PASSAGE PROVIDED:
● ● ● ● ● ● ●
Online Edition by Holice, Deb & Clayton



From the point to which we have now come, the autumn of 1916, it may be well to glance at the natural resources of the state, its industrial and commercial interests, it development of land and water transportation, its progress in education, and its social elements.

Above the rocks of the Michigan peninsula lies one of the most fertile soils of the Union. It has furnished the backbone of industry in Michigan; as many persons are engaged in agriculture as in all other industries combined. The climate also is favorable for the growing of all crops profitable in any part of the United States, except cotton, sugar cane and rice. Wheat and corn have always been staple and reliable crops., but a striking characteristic of Michigan's agricultural products is their great variety. The latest to be cultivated extensively is the sugar beet.

In the earlier days of the lower peninsula, one of the most prominent industries was lumbering. Practically the whole of the peninsula was covered with dense forest. The removal of the forest went hand in hand with the advance of agriculture. Great quantities of pine wee taken from the Saginaw country, beginning in earnest about 1860. It was estimated that in 1872 two and half billion feet of pine lumber was sawed there by fifteen hundred saw-mills, employing twenty thousand persons and representing a capital of twenty-five million dollars. The entire amount cut in the state in 1883 was estimated at four billion feet. the industry still thrives on a large scale in the upper peninsula.

The lumber industry naturally gave rise to the manufacture of furniture. Grand Rapids and Detroit became world-renowned centers of furniture making. The manufacture of agricultural implements was a natural accompaniment of the clearing of the forests and the growth of agriculture. The same is true of the manufacture of vehicles. In Detroit, Flint and Lansing the manufacture of automobiles has grown to large proportions. Detroit, among other cities, is also the home of a large industry in stoves, ranges and furnaces and all varieties of heating devices. Other large Detroit industries are the manufacture of cigars and tobacco goods, boots and shoes, and drugs. Chemical laboratories have been an important item in the aggregate industries of the state. The cities along the shores of the Great Lakes have engaged largely in the fresh water fisheries, the most productive in the United States. Labor conditions in all these industries have been excellent in Michigan, evidence for which is the attitude of organized labor and the absence of any strikes of consequence in any of them. The farmer, the manufacturer, the merchant and the laborers have recognized that labor disturbances are wasteful for all concerned and, by mutual concessions, all difference have been harmonized in the interest of the general progress.
● ● ● ● ● ● ●
TASKS TO COMPLETE:
1. In the passage on Michigan's land and industries:
(a) Which crop is the latest to be cultivated extensively?
(b) How many saw-mills sawed pine lumber in the Saginaw country in 1872?
(c) Which two cities became world-renowned centers of furniture making?
2. Copy the passage on Michigan's land and industries word for word, from "From the point" up to and including "its social elements.".
Answer using only the passage on Michigan's land and industries.

PROVIDED DATA:
● ● ● ● ● ● ●
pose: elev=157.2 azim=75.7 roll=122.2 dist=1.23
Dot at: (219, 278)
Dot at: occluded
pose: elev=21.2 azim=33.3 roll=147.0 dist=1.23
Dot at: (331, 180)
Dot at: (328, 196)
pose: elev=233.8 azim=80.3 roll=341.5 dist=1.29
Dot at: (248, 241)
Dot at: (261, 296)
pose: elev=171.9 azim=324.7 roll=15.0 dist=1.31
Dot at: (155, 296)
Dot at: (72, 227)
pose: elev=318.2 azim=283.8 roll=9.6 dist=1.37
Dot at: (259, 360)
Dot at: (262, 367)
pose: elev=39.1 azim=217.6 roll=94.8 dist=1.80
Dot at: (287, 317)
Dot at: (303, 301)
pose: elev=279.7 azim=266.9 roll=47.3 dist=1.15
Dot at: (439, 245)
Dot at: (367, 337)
● ● ● ● ● ● ●
OUTPUTS IN ORDER:
1.
(a) The sugar beet.
(b) Fifteen hundred.
(c) Grand Rapids and Detroit.

2.
From the point to which we have now come, the autumn of 1916, it may be well to glance at the natural resources of the state, its industrial and commercial interests, it development of land and water transportation, its progress in education, and its social elements.